Everyone has his tricks for practicing, memorizing, maximizing practice time, and what/how to think/feel about it all. Much of the written literature on the subject is backed up by research, experience, fieldwork, and brain study. And much more of it is home remedies. If you read it all and try to follow it, you’d never get to the practice room. And you’d go crazy with conflicting opinions playing in your head. Nevertheless, here’s my home remedy for you: memorizing in the cognitive manner, but with a twist: doing it backwards.

First, let’s take care of “cognitive.” It’s the attention paid to every note, taking notice of patterns in melody, patterns in rhythm, disruptions of patterns (very important), fugue subject entries and alterations, harmonic analysis and direction, active comparison of similar-yet-dissimilar passages throughout the piece, fingerings and subsequent alterations to them in similar-yet-dissimilar passages. The list goes on. Cognitive memory is a deliberate attempt to memorize every note and leave nothing to chance. It is much more solid than kinesthetic (motor) memory. I don’t have to ask anyone if they have experienced crashing and burning in performance because the motor memory hiccupped. They have. And we have all witnessed it, too.

So, memorizing every note is the way to go. The twist in my approach is to memorize from the end and work my way to the beginning. I select the final few notes, just enough to make one “bite” to chew on, and I memorize it. Then I back up and selected a similarly-sized or similarly-difficult bite, chew it, then glue it together to the previous one. I do this from end to beginning, bite by bite.

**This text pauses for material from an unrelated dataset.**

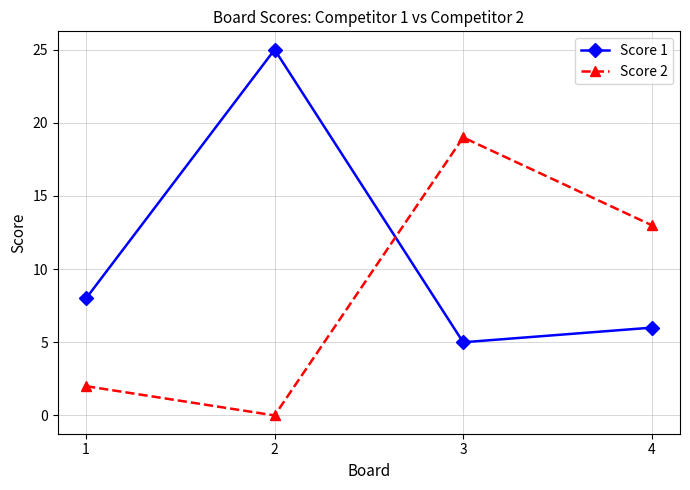

At 2, list the series in order from smallest to largest.

Score 2, Score 1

Benefits of working backwards with memorizing:

1. It eliminates the temptation to “perform” for yourself in the practice room. It actually gets work done, rather than feeding the fantasy of playing the piece in public. It makes that fantasy a reality sooner.

2. Most people practice from the beginning each day, which gives the middle and end less practice time, thereby making the piece sound less solid as it goes in performance. My process reverses that. If people are wowed by the beginning, just wait ’til I show ’em the end!

3. It eliminates the coma that ensues when you start at the beginning, try to memorize, and just end up playing through to the end, fumbling along the way and getting nothing done.

4. It eliminates the panic from looking at the whole piece and saying, “O my God, I have to memorize all these notes.”

5. It makes the piece shorter. You focus on a small part better, rather than continuing to look ahead and see all that music you have to memorize.

6. It eliminates the need to continue playing to the end, because you constantly keep finding yourself in familiar territory. No need to go on to the end! Go backwards and bite off another bite.

7. It forces you to look at every detail and select a bite to chew on. Not too big.

8. As with anything I try to do professionally, it makes the piece sound better, which is the whole point of music, isn't it? Hellooooo!